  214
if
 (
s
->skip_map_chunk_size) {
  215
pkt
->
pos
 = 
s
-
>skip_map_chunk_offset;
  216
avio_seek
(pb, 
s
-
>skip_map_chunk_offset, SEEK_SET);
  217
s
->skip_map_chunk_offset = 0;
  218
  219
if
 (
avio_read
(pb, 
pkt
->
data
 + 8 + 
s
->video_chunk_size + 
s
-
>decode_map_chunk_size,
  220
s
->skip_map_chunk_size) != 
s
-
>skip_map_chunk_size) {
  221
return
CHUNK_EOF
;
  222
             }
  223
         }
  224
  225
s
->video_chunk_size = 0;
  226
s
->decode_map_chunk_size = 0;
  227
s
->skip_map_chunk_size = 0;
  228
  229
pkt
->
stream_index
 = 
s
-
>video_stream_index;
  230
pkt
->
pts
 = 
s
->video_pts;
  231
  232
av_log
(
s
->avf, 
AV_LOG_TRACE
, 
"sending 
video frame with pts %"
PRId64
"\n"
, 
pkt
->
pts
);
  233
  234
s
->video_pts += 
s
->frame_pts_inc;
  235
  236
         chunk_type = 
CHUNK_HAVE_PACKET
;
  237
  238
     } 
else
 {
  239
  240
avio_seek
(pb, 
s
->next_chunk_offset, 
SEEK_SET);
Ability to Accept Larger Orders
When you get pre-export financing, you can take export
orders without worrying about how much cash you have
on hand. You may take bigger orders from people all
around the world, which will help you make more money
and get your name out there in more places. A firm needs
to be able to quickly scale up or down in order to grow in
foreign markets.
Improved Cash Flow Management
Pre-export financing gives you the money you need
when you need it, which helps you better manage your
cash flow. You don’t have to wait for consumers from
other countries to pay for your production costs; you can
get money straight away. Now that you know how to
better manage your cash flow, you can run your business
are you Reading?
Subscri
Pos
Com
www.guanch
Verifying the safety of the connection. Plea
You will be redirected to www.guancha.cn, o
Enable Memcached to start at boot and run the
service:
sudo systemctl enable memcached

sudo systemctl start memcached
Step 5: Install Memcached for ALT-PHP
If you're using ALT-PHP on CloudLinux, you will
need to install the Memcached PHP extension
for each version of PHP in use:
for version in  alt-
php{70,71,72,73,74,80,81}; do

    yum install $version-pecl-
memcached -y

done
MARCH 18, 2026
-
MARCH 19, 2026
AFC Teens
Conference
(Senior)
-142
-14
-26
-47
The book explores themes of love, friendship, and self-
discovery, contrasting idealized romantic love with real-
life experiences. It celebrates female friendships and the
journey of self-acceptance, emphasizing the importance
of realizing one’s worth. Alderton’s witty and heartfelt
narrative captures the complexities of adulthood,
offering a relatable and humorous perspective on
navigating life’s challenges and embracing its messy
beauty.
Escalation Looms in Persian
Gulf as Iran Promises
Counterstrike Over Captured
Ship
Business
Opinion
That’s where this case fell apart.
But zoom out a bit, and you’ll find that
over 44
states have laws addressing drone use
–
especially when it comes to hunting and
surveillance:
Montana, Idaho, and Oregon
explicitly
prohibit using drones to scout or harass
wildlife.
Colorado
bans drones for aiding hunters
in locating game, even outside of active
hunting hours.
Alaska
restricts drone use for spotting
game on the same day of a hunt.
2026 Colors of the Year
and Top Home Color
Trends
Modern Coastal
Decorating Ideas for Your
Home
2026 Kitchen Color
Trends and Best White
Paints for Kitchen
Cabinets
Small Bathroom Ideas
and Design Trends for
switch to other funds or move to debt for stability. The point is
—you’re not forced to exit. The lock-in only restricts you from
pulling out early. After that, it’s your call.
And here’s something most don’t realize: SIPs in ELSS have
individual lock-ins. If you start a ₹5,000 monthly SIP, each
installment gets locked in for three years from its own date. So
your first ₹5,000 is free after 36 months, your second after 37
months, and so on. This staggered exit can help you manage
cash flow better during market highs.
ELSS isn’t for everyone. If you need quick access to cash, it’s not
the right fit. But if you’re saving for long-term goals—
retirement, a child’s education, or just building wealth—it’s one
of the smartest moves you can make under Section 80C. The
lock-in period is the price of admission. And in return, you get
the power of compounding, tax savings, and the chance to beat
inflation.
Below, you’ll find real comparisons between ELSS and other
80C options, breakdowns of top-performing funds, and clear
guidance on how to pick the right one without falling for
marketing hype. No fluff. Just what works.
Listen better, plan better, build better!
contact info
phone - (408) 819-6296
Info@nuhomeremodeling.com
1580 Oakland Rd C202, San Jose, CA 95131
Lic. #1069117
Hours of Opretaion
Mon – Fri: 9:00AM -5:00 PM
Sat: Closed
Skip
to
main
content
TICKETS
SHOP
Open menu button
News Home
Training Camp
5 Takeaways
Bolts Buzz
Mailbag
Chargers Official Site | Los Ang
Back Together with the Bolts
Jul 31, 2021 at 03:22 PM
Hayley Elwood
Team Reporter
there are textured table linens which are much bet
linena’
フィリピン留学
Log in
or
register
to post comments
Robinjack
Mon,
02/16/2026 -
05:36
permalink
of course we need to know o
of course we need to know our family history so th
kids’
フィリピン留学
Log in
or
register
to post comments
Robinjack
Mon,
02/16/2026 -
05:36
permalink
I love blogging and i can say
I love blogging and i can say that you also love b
==
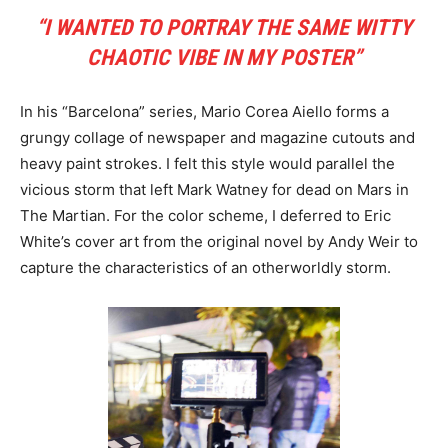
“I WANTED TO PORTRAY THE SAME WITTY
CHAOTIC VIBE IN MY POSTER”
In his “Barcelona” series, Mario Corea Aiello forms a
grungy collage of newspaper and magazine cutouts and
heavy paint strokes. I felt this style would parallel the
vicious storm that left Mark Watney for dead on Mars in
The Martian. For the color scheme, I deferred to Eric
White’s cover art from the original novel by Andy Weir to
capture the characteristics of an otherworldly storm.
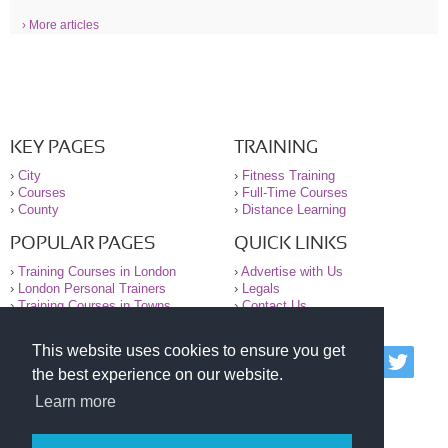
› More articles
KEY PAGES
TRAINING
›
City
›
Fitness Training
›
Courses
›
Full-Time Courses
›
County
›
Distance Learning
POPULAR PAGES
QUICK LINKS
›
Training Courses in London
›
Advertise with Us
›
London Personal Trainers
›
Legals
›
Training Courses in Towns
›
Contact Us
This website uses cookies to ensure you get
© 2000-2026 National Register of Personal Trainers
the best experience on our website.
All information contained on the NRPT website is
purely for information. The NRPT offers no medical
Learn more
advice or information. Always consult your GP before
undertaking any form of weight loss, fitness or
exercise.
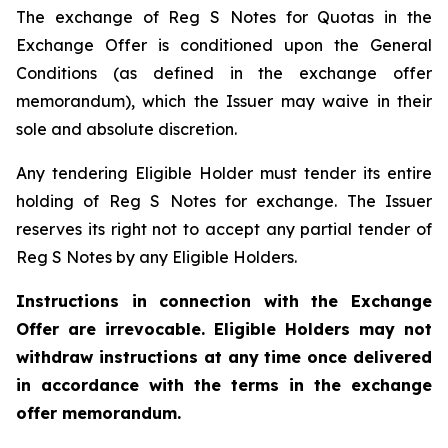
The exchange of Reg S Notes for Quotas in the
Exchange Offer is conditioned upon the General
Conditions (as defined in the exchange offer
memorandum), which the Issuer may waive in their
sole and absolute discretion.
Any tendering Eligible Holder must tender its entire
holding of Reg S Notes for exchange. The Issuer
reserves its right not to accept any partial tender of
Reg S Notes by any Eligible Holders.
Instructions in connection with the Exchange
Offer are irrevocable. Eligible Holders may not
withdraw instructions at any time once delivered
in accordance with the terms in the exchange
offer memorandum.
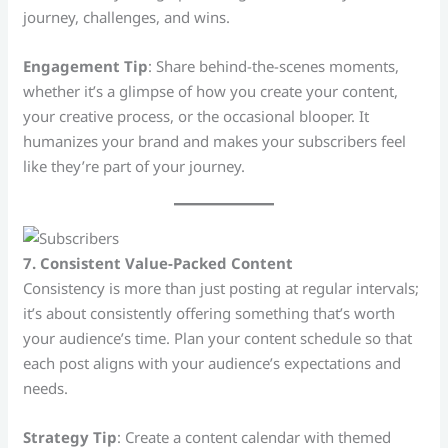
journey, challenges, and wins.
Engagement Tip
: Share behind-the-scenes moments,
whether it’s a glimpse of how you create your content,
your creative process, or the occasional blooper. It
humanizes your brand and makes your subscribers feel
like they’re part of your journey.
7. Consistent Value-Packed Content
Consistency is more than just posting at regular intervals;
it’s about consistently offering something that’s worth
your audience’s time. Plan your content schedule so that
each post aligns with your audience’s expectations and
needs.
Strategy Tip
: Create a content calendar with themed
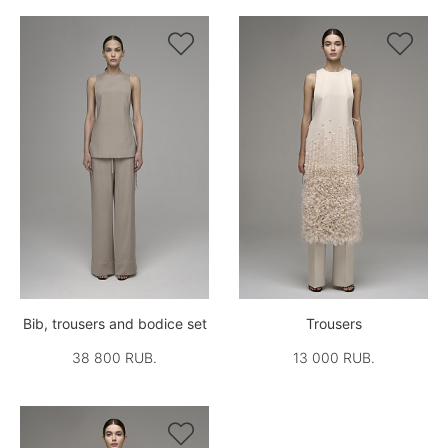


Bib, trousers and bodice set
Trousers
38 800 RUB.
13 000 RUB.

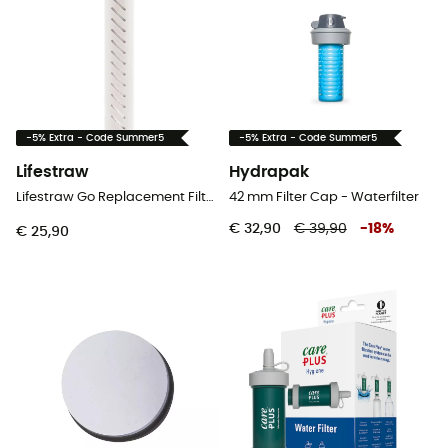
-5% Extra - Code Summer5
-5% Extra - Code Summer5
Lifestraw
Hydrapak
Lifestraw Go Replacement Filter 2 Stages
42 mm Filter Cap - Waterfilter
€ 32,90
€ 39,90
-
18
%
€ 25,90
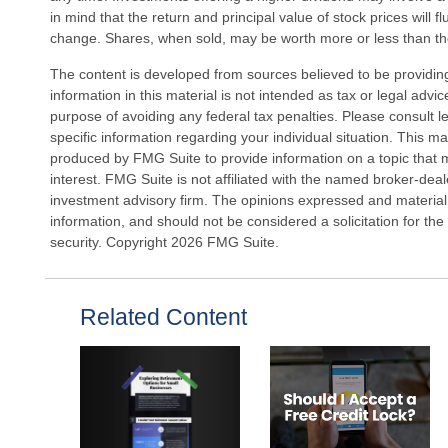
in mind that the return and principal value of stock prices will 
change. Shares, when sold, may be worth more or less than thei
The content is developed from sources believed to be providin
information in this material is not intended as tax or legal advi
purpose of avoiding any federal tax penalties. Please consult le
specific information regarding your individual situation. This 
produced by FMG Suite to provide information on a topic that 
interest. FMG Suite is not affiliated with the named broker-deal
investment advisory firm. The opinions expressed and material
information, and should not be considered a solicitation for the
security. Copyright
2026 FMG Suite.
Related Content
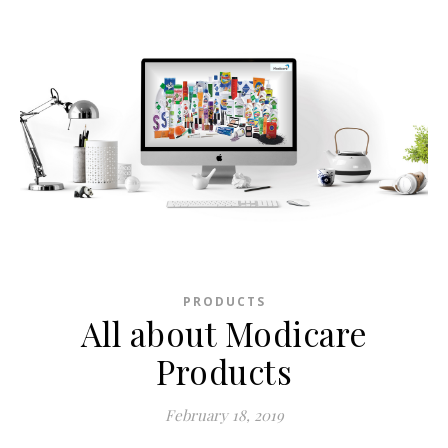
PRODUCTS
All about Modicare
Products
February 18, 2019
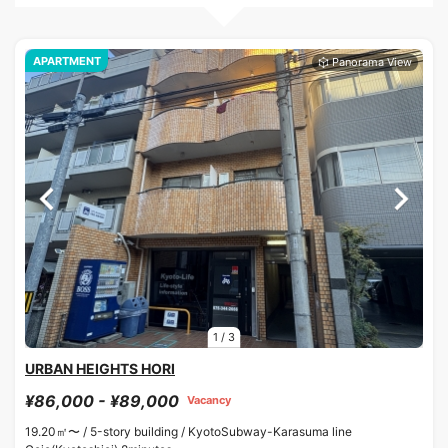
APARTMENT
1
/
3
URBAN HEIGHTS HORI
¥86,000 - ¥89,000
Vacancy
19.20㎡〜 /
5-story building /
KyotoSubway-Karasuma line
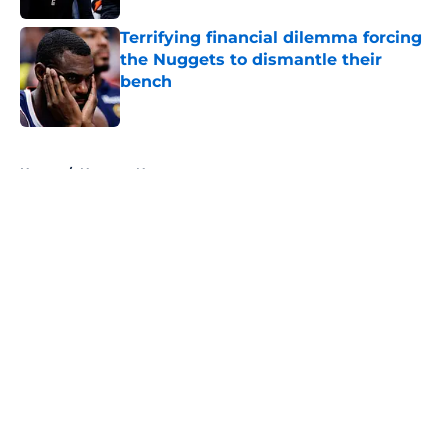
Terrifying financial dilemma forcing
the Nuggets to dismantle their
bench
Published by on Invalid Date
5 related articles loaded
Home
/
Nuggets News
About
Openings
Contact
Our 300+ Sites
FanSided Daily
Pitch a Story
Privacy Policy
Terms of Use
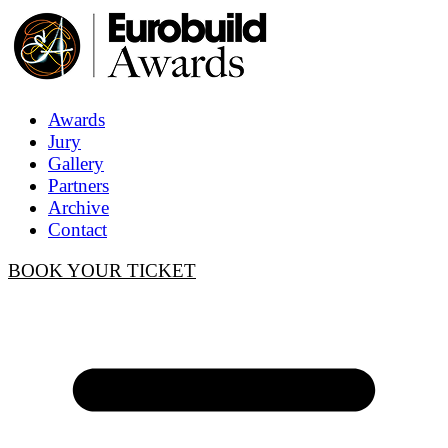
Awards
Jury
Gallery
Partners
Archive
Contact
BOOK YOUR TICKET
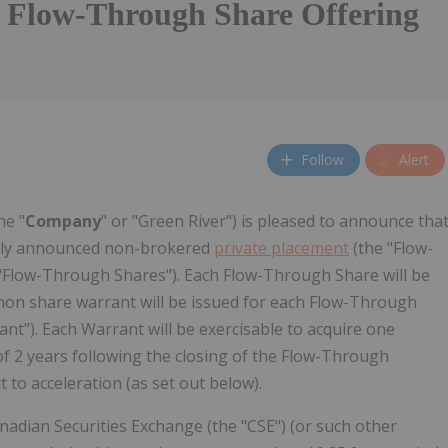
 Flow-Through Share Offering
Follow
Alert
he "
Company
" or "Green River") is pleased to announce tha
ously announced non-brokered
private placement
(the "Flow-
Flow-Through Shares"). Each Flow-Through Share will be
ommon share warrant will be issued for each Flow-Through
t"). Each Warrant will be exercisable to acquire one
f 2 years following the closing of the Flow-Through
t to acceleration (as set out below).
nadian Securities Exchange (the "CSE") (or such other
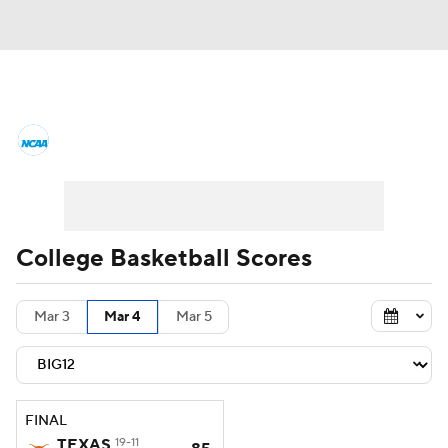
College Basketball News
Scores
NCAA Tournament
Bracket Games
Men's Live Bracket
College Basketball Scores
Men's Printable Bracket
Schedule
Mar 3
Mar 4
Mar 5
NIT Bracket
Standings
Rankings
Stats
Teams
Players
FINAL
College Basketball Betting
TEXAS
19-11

Exercise objective: Only the lines with "export" are needed; find them in the records and copy each one.

Answer to the problem:
When you get pre-export financing, you can take export
Pre-export financing gives you the money you need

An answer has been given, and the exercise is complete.